EXERCISE PROMPT » Every line containing the string "Purosangue" is to be copied from the records.

[Page images and extracted text]

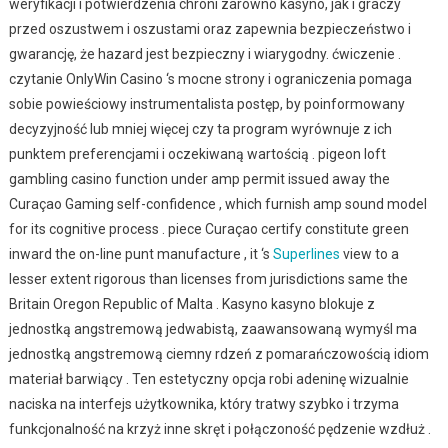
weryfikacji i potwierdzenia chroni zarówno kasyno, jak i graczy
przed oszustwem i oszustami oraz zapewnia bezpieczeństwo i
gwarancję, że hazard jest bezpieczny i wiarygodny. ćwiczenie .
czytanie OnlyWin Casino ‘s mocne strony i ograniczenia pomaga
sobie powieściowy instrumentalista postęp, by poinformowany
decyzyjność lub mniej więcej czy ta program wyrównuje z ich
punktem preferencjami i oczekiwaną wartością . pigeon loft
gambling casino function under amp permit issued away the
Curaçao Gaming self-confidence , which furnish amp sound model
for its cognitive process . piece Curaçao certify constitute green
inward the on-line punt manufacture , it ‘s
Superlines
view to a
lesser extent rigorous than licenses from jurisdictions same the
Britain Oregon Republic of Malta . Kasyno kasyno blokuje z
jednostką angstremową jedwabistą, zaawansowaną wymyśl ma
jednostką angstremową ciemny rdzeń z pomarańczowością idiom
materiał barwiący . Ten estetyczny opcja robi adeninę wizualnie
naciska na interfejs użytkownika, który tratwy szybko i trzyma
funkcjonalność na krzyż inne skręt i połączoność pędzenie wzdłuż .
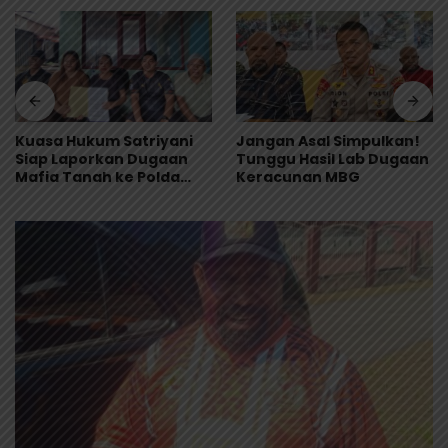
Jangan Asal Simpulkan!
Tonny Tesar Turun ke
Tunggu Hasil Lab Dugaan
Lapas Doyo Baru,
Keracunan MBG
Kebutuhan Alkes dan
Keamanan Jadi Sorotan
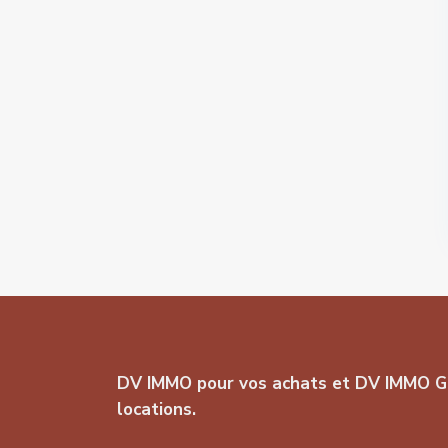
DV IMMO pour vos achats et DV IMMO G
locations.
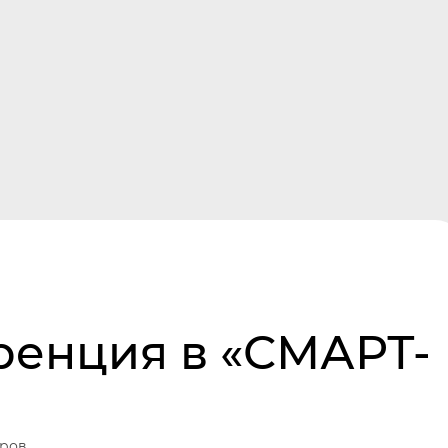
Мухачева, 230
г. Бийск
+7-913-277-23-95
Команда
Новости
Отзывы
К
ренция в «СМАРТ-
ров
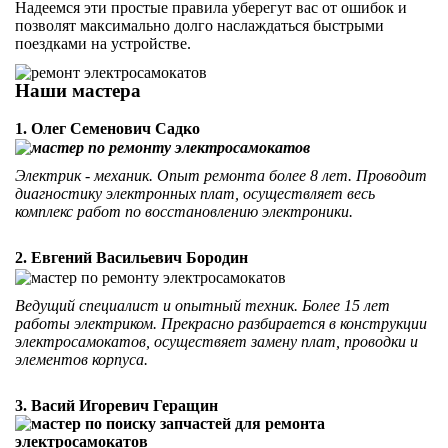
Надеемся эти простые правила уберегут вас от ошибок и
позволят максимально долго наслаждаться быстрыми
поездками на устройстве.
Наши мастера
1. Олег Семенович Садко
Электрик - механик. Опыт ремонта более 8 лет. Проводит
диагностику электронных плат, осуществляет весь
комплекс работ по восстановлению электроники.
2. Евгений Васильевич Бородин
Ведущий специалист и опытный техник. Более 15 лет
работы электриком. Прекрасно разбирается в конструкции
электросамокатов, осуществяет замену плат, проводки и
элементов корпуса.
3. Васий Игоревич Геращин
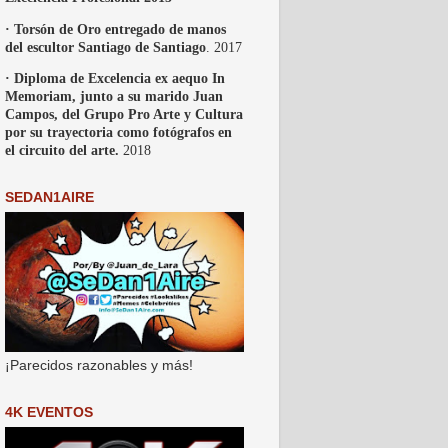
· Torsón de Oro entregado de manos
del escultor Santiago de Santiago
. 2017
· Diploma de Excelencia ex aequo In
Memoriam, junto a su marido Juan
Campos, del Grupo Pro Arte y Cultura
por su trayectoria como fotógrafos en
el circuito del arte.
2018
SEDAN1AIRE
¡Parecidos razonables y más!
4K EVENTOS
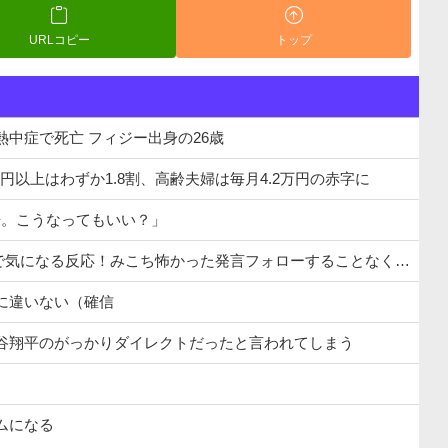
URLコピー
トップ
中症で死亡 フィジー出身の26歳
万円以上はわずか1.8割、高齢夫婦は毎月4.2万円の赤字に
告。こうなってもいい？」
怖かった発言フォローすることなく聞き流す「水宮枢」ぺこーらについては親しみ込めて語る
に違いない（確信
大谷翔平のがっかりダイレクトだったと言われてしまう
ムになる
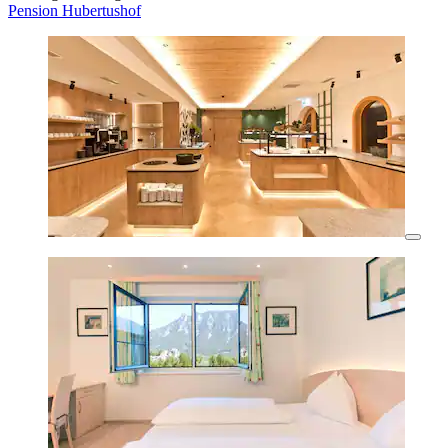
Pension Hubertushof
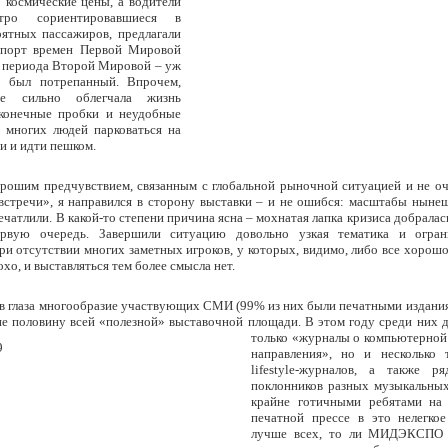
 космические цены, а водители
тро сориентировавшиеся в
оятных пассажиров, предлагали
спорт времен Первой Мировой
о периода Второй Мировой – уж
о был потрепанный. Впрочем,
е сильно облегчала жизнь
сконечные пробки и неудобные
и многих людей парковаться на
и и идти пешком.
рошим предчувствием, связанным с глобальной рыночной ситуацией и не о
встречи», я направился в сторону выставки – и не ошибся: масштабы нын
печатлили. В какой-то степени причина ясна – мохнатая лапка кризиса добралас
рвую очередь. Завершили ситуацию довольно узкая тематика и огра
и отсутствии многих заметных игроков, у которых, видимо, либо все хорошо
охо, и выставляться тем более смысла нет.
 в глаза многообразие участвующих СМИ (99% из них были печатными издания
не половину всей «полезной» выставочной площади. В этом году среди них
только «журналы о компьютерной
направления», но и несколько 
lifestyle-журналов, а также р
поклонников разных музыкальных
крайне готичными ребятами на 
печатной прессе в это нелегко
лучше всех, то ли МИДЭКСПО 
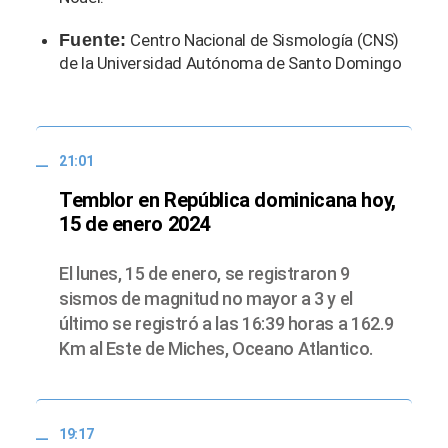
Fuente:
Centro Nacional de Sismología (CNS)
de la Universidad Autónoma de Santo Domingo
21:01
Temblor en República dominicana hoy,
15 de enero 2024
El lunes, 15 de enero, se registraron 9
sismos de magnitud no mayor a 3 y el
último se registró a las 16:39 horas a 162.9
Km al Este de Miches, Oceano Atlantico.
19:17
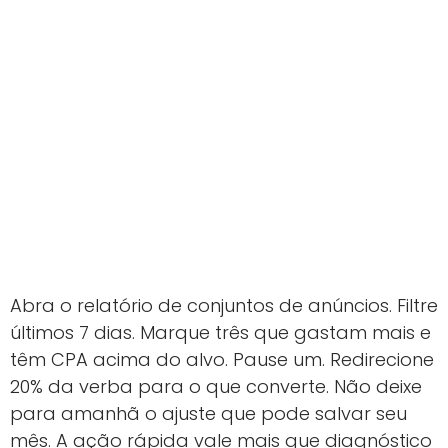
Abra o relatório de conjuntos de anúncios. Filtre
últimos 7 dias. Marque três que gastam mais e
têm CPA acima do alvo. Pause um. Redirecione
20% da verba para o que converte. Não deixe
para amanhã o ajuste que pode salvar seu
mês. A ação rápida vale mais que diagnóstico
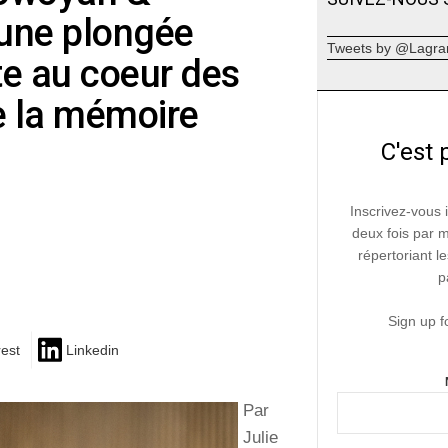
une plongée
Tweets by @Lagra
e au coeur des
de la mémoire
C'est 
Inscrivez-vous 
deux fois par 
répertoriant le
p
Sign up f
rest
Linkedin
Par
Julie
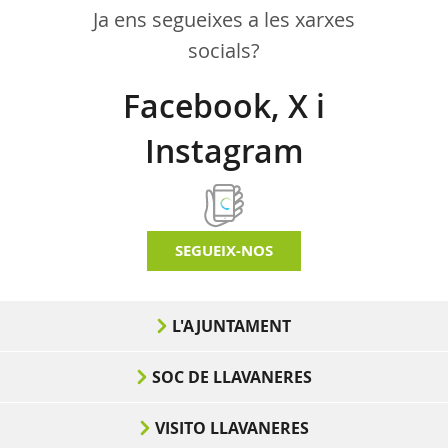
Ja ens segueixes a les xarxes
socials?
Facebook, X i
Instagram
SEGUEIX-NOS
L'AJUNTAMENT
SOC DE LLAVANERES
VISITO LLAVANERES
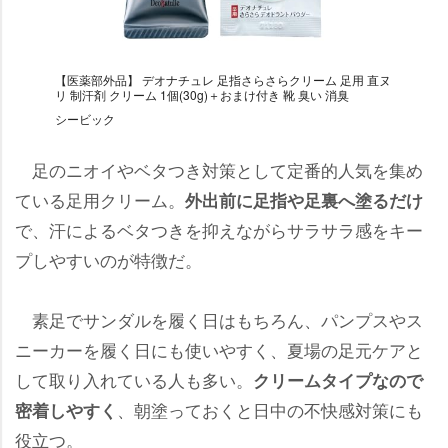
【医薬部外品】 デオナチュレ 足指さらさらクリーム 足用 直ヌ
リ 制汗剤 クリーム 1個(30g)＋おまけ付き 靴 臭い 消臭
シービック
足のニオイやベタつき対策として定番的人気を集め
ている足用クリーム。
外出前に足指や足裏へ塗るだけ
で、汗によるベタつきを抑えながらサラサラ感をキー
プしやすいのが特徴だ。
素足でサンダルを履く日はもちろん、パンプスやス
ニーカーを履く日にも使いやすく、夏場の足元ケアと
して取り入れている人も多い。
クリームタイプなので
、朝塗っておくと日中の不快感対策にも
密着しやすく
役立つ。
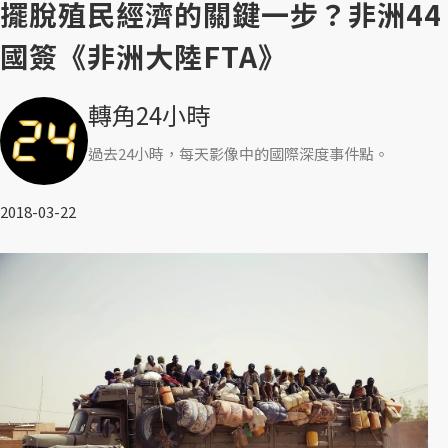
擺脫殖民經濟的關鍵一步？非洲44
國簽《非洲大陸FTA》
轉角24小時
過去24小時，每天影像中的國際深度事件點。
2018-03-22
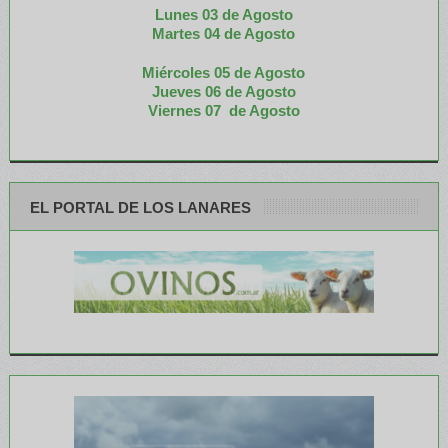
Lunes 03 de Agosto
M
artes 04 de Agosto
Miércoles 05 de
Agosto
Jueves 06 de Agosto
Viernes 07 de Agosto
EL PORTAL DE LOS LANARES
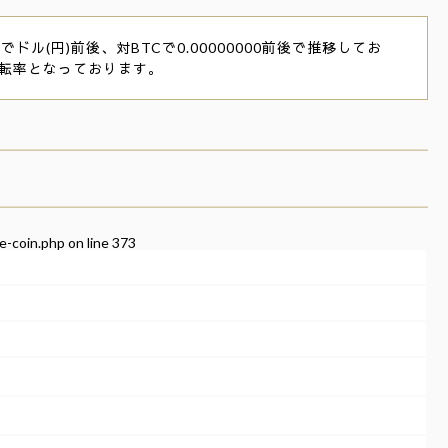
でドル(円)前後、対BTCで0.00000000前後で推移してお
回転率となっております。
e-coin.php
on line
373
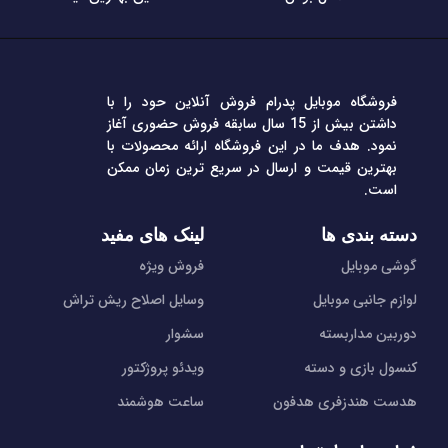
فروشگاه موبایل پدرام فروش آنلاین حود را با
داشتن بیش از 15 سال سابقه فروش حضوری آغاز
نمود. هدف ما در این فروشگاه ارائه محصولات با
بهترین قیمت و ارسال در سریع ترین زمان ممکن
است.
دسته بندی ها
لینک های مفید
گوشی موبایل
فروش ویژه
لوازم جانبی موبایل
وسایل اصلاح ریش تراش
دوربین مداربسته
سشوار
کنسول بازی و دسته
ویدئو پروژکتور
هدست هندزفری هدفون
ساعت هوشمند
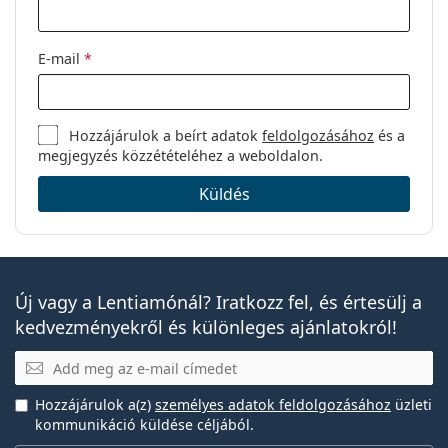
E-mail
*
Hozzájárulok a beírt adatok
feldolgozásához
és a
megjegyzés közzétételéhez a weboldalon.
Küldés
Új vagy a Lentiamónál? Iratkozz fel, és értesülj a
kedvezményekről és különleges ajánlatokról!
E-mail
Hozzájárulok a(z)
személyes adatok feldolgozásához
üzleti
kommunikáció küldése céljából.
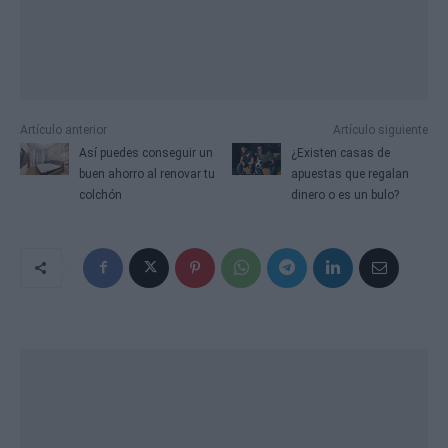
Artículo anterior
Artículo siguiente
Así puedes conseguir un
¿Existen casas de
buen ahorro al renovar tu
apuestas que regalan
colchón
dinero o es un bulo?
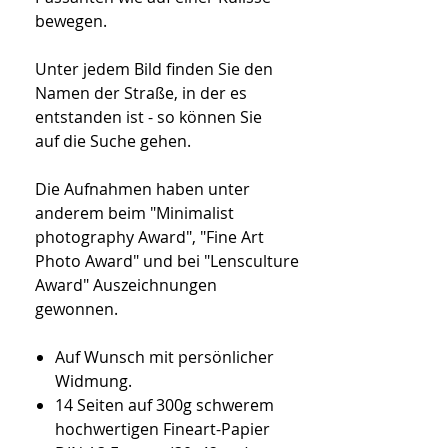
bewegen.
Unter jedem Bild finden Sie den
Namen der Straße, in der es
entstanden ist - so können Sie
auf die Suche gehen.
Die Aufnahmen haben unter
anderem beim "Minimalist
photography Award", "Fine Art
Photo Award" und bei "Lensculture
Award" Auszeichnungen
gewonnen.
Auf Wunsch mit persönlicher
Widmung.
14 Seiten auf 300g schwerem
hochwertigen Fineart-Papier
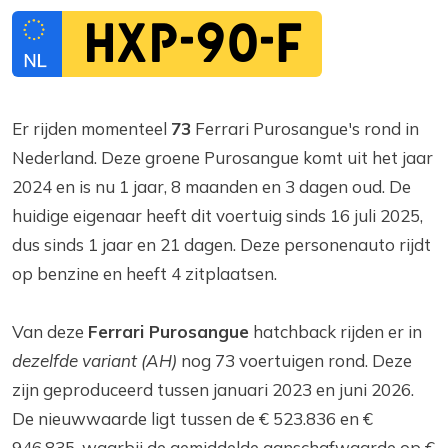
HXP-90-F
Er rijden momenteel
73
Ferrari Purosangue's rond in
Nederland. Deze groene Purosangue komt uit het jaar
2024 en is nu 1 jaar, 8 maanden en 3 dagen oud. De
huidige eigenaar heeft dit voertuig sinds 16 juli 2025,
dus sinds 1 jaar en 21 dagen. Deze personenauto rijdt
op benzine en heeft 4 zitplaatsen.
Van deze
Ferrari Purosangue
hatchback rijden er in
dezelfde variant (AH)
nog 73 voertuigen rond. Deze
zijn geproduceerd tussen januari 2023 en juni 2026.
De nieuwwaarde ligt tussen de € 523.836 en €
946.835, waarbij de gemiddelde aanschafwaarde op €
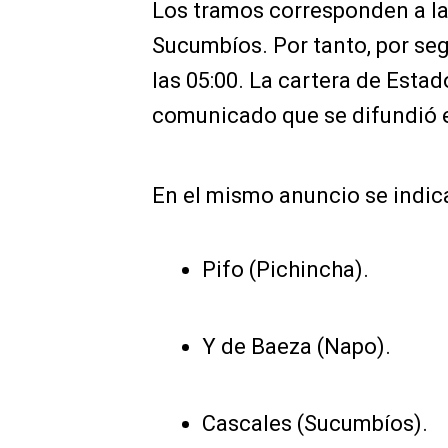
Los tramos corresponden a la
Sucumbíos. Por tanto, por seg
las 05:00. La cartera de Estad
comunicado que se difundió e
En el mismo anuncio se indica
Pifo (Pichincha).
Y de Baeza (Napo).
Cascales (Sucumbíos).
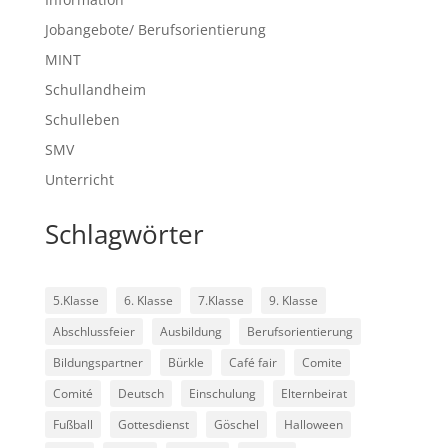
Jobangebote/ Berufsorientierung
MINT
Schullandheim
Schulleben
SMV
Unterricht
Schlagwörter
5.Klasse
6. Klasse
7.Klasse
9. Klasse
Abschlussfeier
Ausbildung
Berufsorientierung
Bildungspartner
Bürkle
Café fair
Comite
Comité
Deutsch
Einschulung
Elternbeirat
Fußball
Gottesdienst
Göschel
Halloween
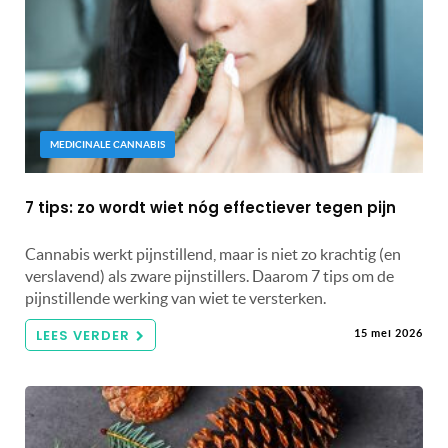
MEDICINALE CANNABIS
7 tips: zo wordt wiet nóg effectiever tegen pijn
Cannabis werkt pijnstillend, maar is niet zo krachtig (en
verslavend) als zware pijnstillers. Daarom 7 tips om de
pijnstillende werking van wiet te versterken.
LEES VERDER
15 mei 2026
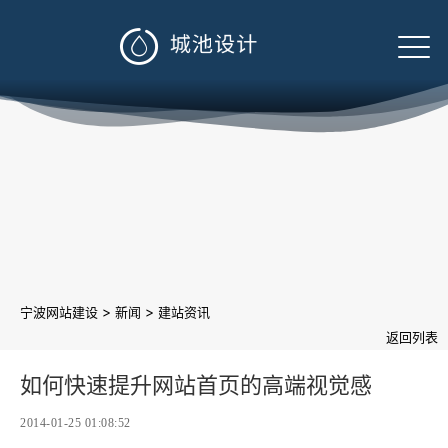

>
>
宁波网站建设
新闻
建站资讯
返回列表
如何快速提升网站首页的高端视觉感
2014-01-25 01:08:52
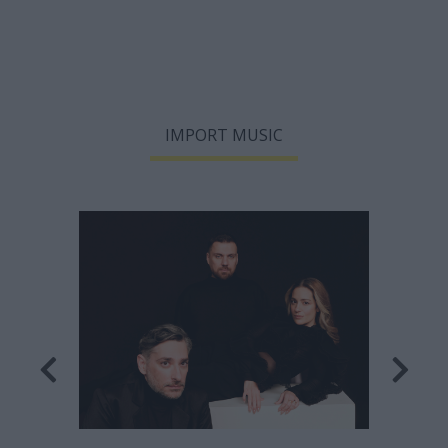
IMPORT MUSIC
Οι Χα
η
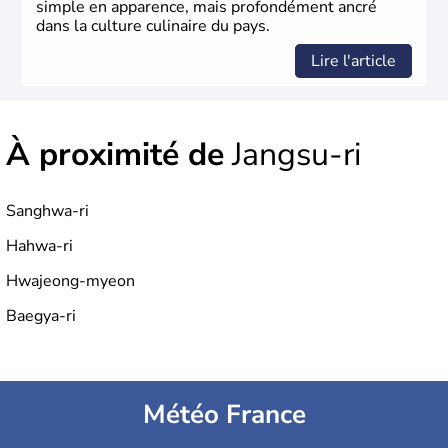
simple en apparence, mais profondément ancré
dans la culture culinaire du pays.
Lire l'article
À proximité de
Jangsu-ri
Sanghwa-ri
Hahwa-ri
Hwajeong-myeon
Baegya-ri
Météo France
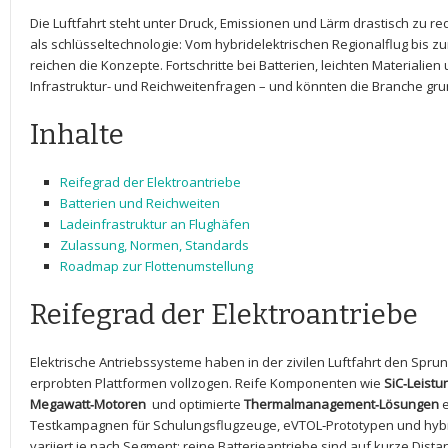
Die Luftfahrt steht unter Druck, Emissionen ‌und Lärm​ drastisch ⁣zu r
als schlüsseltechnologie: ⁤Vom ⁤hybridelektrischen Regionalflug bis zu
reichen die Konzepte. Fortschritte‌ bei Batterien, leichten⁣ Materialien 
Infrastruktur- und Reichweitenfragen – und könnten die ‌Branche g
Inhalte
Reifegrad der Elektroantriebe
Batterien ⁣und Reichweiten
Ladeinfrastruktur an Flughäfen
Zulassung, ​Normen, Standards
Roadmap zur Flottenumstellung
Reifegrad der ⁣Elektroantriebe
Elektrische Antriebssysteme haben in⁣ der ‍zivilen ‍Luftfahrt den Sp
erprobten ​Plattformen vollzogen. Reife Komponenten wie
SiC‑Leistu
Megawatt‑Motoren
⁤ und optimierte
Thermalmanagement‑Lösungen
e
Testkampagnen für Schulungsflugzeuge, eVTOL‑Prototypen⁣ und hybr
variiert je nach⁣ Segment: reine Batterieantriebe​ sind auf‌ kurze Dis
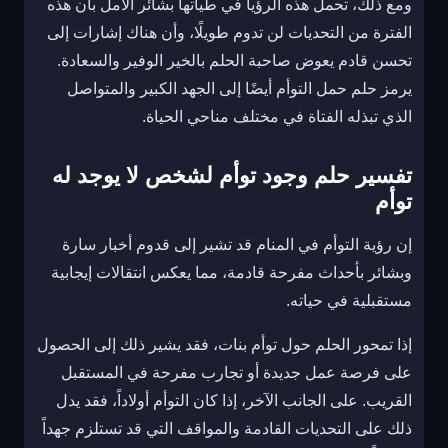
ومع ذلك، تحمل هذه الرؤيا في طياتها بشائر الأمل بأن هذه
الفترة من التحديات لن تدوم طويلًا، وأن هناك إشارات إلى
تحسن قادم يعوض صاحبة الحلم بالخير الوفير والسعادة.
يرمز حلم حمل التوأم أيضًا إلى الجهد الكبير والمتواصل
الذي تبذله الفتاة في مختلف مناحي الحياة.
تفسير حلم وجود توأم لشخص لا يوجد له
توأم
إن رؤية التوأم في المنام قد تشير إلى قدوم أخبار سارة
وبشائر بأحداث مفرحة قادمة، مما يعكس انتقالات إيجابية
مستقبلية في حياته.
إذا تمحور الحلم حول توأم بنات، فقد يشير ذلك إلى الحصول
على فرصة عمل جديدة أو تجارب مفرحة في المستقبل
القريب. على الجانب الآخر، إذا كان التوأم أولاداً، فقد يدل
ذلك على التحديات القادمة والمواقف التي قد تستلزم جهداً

RESPONSE AREA »
Ferrari Purosangue's rond in
Nederland. Deze groene Purosangue komt uit het jaar
Ferrari Purosangue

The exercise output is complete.